With increasing populations and out-of-state travelers, there are more drivers on Colorado's roads than ever before. Shailen Bhatt, executive director of the Colorado Department of Transportation, shared some important takeaways on the new reality for Colorado motorists unless more money is found to fix roads and bridges, and build new road projects.
1. Congestion will get worse.
Bhatt: "It's going to get worse. I don't know how else to say it. It's going to get worse. I can't operate a two-lane highway in the Monument section of I-25 that deals with the capacity issues I have. I can't deal with the Loveland issue. I can't deal with a two-lane section of highway when three million people want to get up to the mountains."

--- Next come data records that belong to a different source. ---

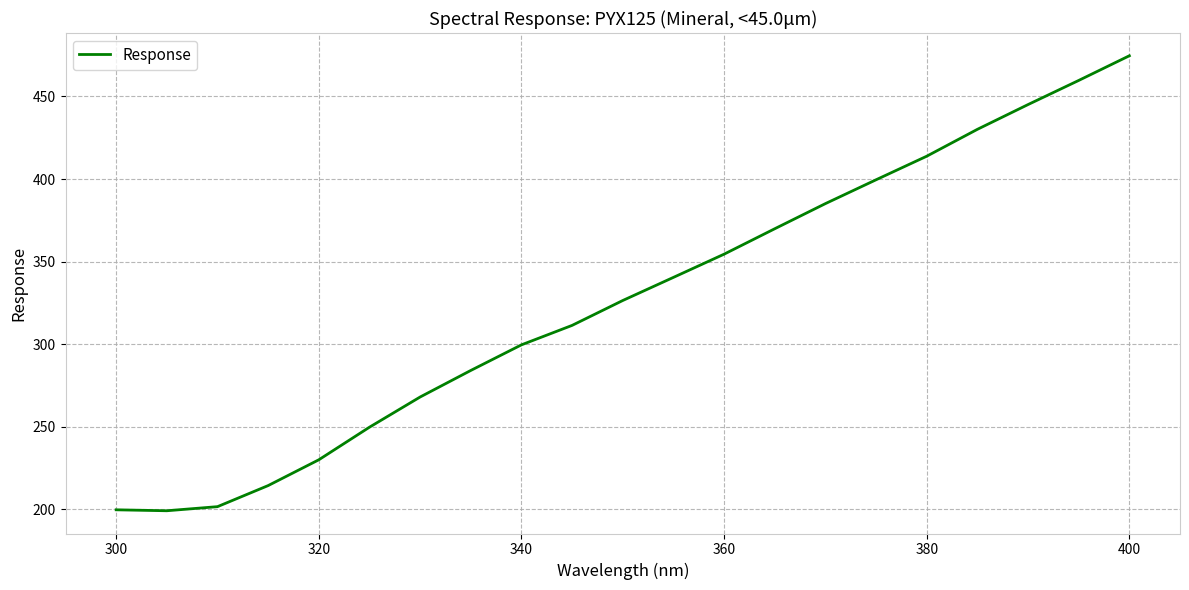

How many lines are shown in the chart?

1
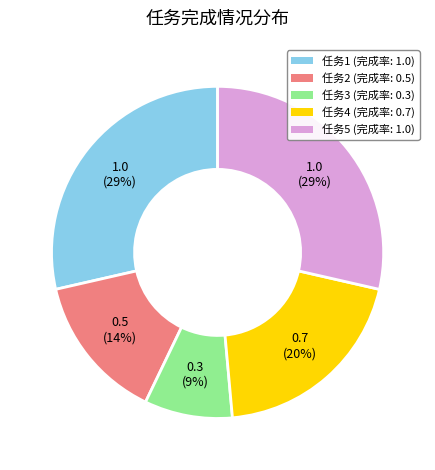

Is there any slice that represents more than half of the pie?

No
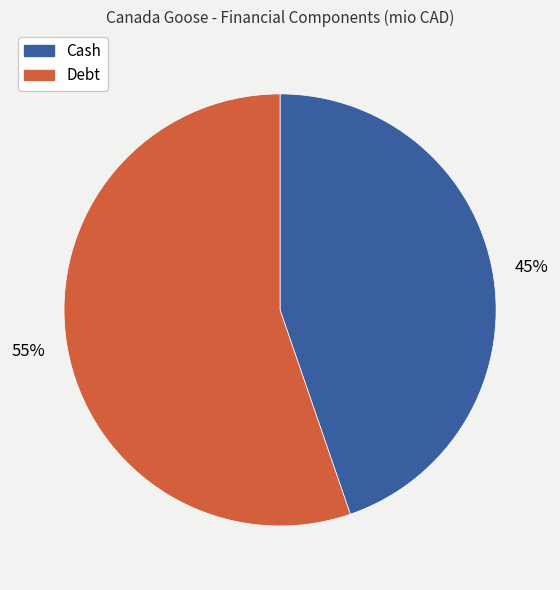

Is there any slice that represents more than half of the pie?

Yes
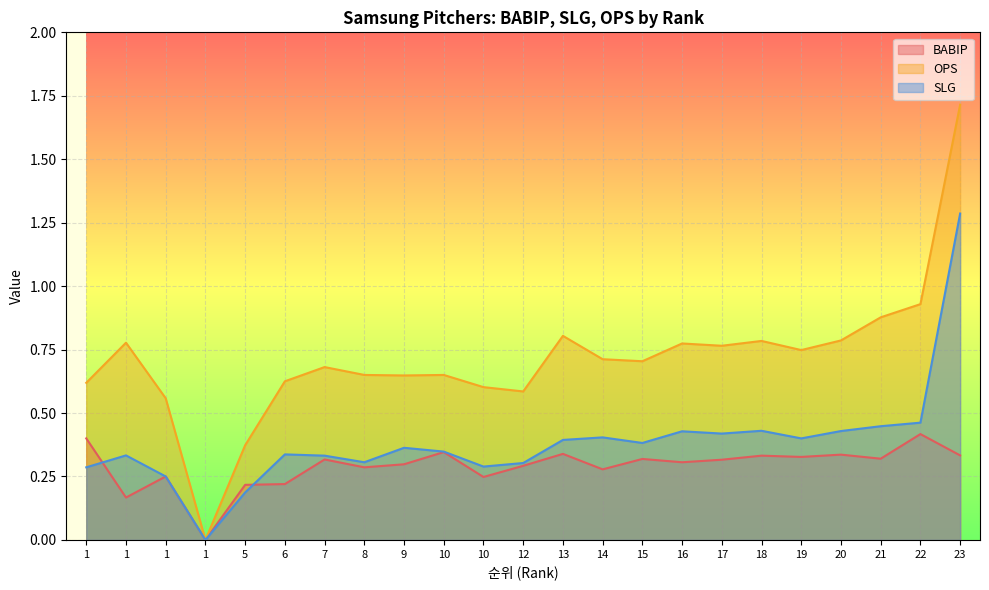

What are all the series names shown in the legend?

BABIP, OPS, SLG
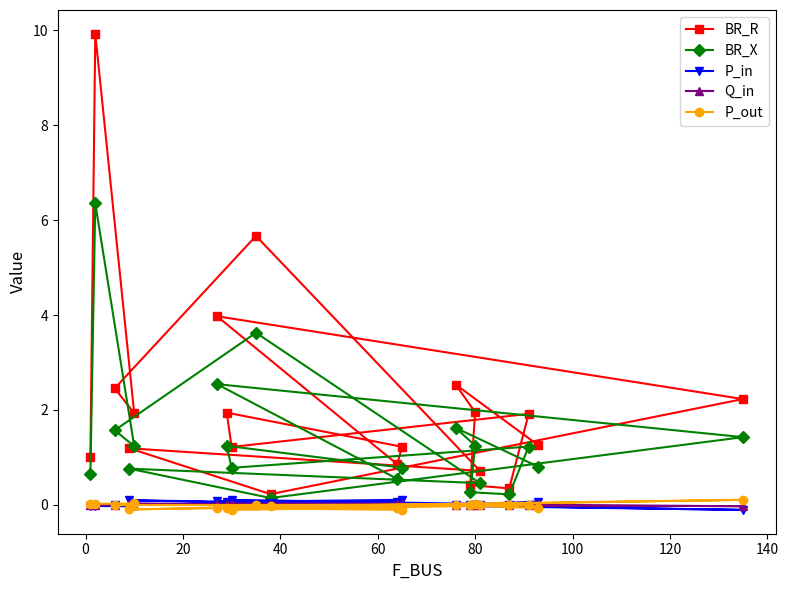

Which series has the largest total across all categories?

BR_R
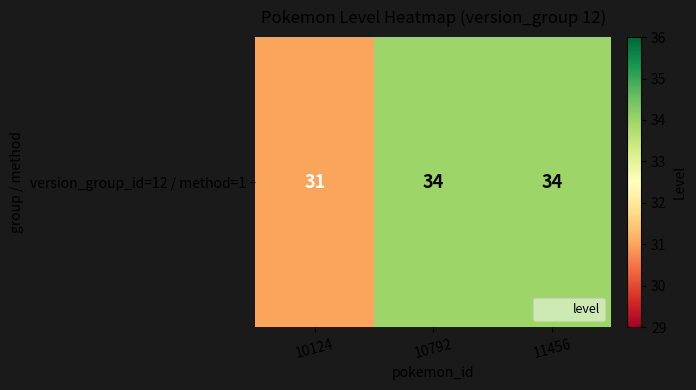

List the labels in order of value, largest first.

10792, 11456, 10124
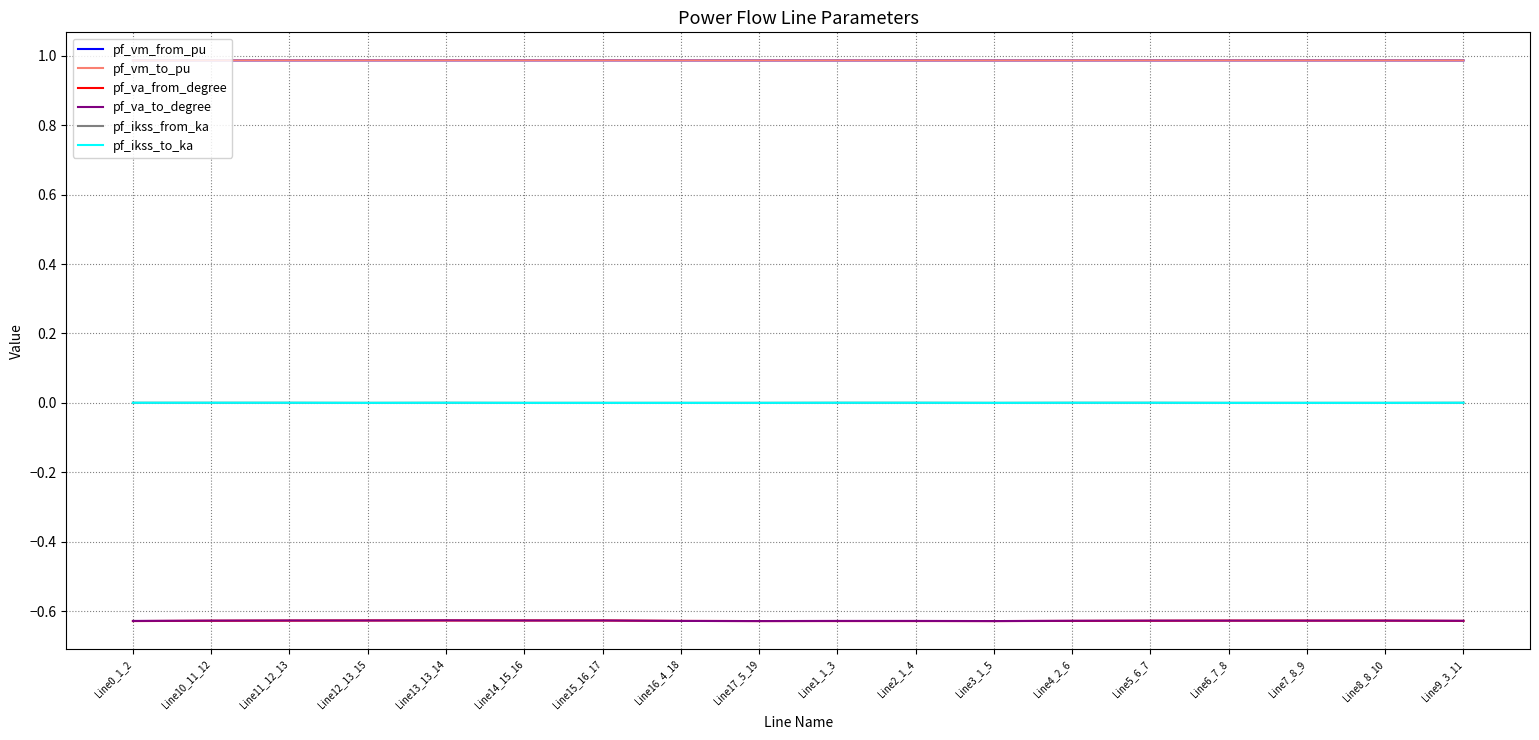

What is the total value across all series at Line7_8_9?

0.7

2. Increasing the gas tax makes sense.
Bhatt: "Everybody is sitting in congestion right now on Colorado roadways, or they're hitting pot holes. When you sit in congestion on I-25 on I-70, you are paying. You are paying with your time. Your goods, whether they're your groceries or any other goods sitting in trucks, cost you more. …If we raise the gas tax, which has not been raised since 1991, we could use that money to then make sound investment decisions."
3. Technology could offer solutions.
Bhatt: "If in ten years we have computers running the vast majority of cars right down the center of the lane, maybe I don't need 12 foot lanes. I can reduce my 12 foot lanes on interstates to nine or eight foot lanes, and I can go out and widen I- 25 with just some paint."